What the exercise asks
Print the entries exactly as they appear, and omit any images.

Data supplied
◇ ◇ ◇

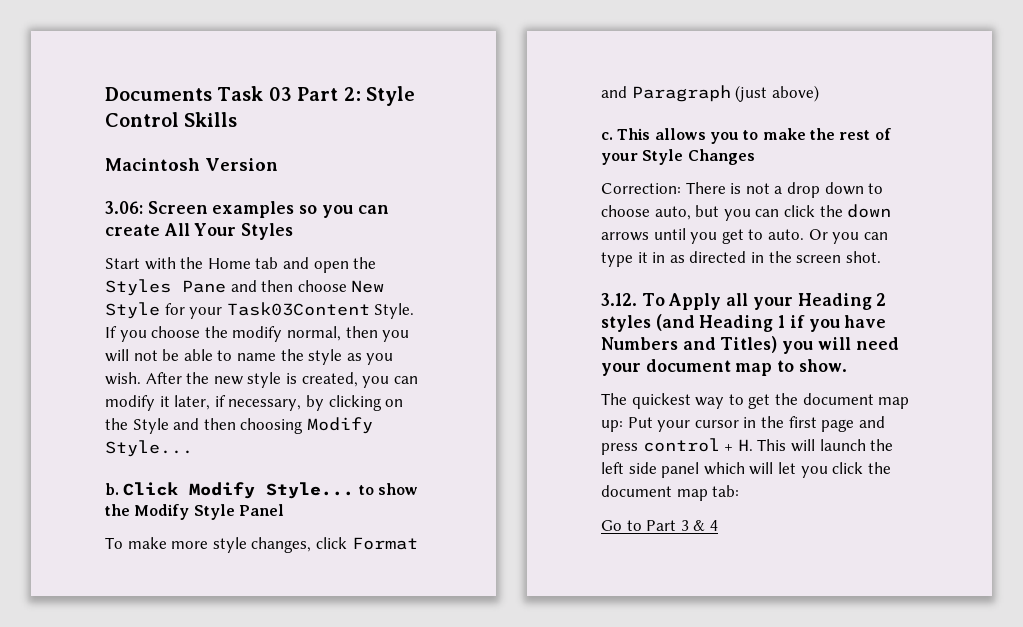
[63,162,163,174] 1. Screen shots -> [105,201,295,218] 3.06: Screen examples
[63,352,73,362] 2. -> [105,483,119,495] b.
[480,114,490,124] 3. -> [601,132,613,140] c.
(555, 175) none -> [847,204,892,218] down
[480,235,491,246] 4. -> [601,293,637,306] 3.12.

◇ ◇ ◇

Exercise answer
[63,162,163,174] 1. Screen shots -> [105,201,295,218] 3.06: Screen examples
[63,352,73,362] 2. -> [105,483,119,495] b.
[480,114,490,124] 3. -> [601,132,613,140] c.
(555, 175) none -> [847,204,892,218] down
[480,235,491,246] 4. -> [601,293,637,306] 3.12.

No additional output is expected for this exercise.